Auch das diesjährige Motto – „weniger ist mehr/degrowth“ – passt zum Fahrrad. „Degrowth“, auch als Postwachstum bezeichnet, bedeutet die grundlegende Veränderung unseres Lebensstils. Durch geringeren Konsum soll das wirtschaftliche Wachstum der reichen Länder eingeschränkt werden – um ärmeren Ländern damit zu helfen. Zum Postwachstum gehört auch, zu alternativen Fortbewegungsmitteln, anstelle des Autos, zu greifen. „Wir sehen das Fahrradkino auch als Symbol für die Mobilitätswende“, sagt Joscha Denzel.
In der heißen Wittener Sommerluft hängt der Duft von Popcorn
In der Luft hängt der Duft von Popcorn. Student und Organisator Anton Schön steht an der Seite neben den Stuhlreihen und schmeißt Maiskörner in die Popcornmaschine, das Getreide poppt und die Auffangschale füllt sich mit dem frischen, süßen Snack. Bevor der Film losgeht, verteilt Mitorganisatorin und Studentin Johanna Heger schwarze, kabellose Kopfhörer, über die der Ton des Films zu hören ist. Denn die Filmreihe ist auch ein „stilles“ Kino, um Anwohnerinnen und Anwohner nicht zu verärgern. Die Dunkelheit bricht herein, dann heißt es „Film ab“.

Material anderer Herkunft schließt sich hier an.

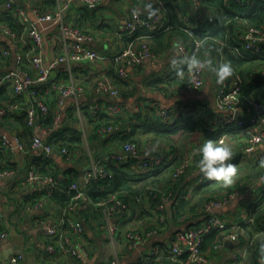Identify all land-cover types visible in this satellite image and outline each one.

Nach anfänglichen technischen Startschwierigkeiten geht es „hinein ins Wilde“, wie man den Film „Into the Wild“ übersetzen könnte. Er passt gut zum Thema „Postwachstum“. Es geht um den 22-jährigen Christopher McCandless, der aus privilegierten Verhältnissen stammt, nach dem Studium fast seinen gesamten Besitz aufgibt und zwei Jahre durch Amerika trampt. Sein Ziel ist es, ein bescheidenes Leben in der vollkommenen Abgeschiedenheit zu verbringen. Denn er verachtet Materialismus und Machtbesessenheit der Gesellschaft.
Film berührt Zuschauerinnen und Zuschauer aus Witten
Chris trifft viele Menschen, die ihr Leben mit ihm teilen möchten. Doch der junge Mann sucht die Einsamkeit und die Natur. Denn darin, so glaubt er, sei das wahre Glück zu finden. Die Reaktionen der Zuschauer sind positiv. „Ein schöner Film, gut ausgesucht, und unglaublich tragisch“, befindet der 29-jährige Student Nils, als nach Mitternacht schließlich der Abspann zu laufen beginnt. Denn es gibt kein Happy End.
Alle Besucherinnen und Besucher bleiben noch einen Moment sitzen, um die wunderschöne, aber harte Kost zu verdauen. Dann nehmen sie ihre Kopfhörer ab, erheben sich leise, gehen zu ihren Fahrrädern und radeln in die Nacht hinaus.